En 2010, la Suisse a reconnu Mehmet Yesilçali comme réfugié parce qu’il avait été emprisonné huit ans en Turquie pour des motifs politiques – notamment en raison de sa prétendue qualité de membre du TKP/ML. Il devrait maintenant être extradé en Allemagne pour les mêmes motifs.
Le 15 avril 2015, Mehmet Yesilçali a été arrêté à son domicile et se trouve depuis lors dans la prison fribourgeoise en détention en vue de son extradition. A la clôture de la rédaction du présent Bulletin (15 mai), il n’avait pas encore eu droit à la visite de sa famille. L’arrestation de Yesilçali fait partie d’une action initiée par le ministère public fédéral allemand contre des membres de la « Confédération des travailleurs de Turquie en Europe » (ATIK). Sept autres personnes ont été arrêtées en Allemagne, trois en Grèce et une en France. Elles sont accusées de « participation à une association terroriste à l’étranger » (§ 129 a et b du code pénal allemand).
- Organisation de migrant-e-s suspectée de terrorisme
Il n’est pas reproché à Yesilçali d’avoir par exemple participé à une attaque comme le laisserait supposer l’accusation de terrorisme. Au contraire, il aurait pris part en 2012 en Allemagne à des réunions d’un prétendu comité ouest européen du « parti communiste turc/marxiste-léniniste » (TKP/ML) et aurait récolté de l’argent pour cette organisation lors de soirées en Suisse. Ces activités auraient été exercées au nom de l’ATIK qui ne serait rien d’autre qu’une organisation cachée de ce parti. Le TKP/ML se serait donné pour « but de renverser l’Etat turc par une "lutte armée" et de le remplacer par un régime communiste sous son contrôle », prétend le ministère public fédéral allemand dans une déclaration à la presse. En Turquie, l’organisation aurait perpétré de nombreuses attaques, depuis 2007, avec le PKK.
Ni le TKP/ML ni l’ATIK ne figurent sur la liste noire des « organisations terroristes » que tient l’UE depuis fin 2001. Avec leur procédure pénale et leurs demandes d’extradition, les autorités allemandes reprennent néanmoins une fois de plus à leur compte les accusations portées par la justice politique turque. L’accusation de terrorisme ne vise pas seulement les membres du TPK/ML dont plusieurs sont reconnus comme réfugiés en Europe de l’ouest. Des organisations politiques de migrant-e-s sont aussi criminalisées – dans ce cas l’ATIK.

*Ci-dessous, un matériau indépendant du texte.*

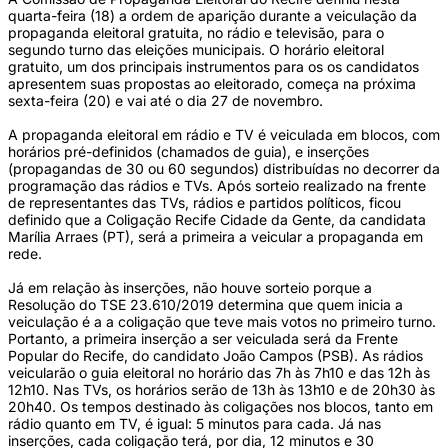
quarta-feira (18) a ordem de aparição durante a veiculação da
propaganda eleitoral gratuita, no rádio e televisão, para o
segundo turno das eleições municipais. O horário eleitoral
gratuito, um dos principais instrumentos para os os candidatos
apresentem suas propostas ao eleitorado, começa na próxima
sexta-feira (20) e vai até o dia 27 de novembro.
A propaganda eleitoral em rádio e TV é veiculada em blocos, com
horários pré-definidos (chamados de guia), e inserções
(propagandas de 30 ou 60 segundos) distribuídas no decorrer da
programação das rádios e TVs. Após sorteio realizado na frente
de representantes das TVs, rádios e partidos políticos, ficou
definido que a Coligação Recife Cidade da Gente, da candidata
Marília Arraes (PT), será a primeira a veicular a propaganda em
rede.
Já em relação às inserções, não houve sorteio porque a
Resolução do TSE 23.610/2019 determina que quem inicia a
veiculação é a a coligação que teve mais votos no primeiro turno.
Portanto, a primeira inserção a ser veiculada será da Frente
Popular do Recife, do candidato João Campos (PSB). As rádios
veicularão o guia eleitoral no horário das 7h às 7h10 e das 12h às
12h10. Nas TVs, os horários serão de 13h às 13h10 e de 20h30 às
20h40. Os tempos destinado às coligações nos blocos, tanto em
rádio quanto em TV, é igual: 5 minutos para cada. Já nas
inserções, cada coligação terá, por dia, 12 minutos e 30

La Confédération créée en Allemagne dans les années 1970 œuvre pour les droits des travailleurs et travailleuses immigré-e-s en provenance de Turquie. La « Fédération des ouvriers de Turquie en Suisse » (ITIF) fondée en 1991 en fait aussi partie avec ses buts démocratiques et ses aspirations anti-impérialistes, antifascistes et antiracistes.
- Nous sommes tous l’ATIK
La Suisse a accordé l’asile à Mehmet Yesilçali pour de bonnes raisons. Elle est dès lors obligée de le protéger contre une nouvelle persécution politique même si elle n’émane pas directement de la Turquie, mais qu’elle vient par détour de l’Allemagne. Comme il est menacé d’une procédure pénale politique en Allemagne, une extradition n’entre pas en ligne de compte. Mehmet Yesilçali doit être libéré sans délai. La liberté d’opinion et de réunion sont également applicables aux organisations de migrant-e-s. « Nous sommes tous l’ATIK », voilà le slogan du mouvement de solidarité en faveur de Mehmet Yesilçali et des autres membres de l’ATIK emprisonnés en Europe.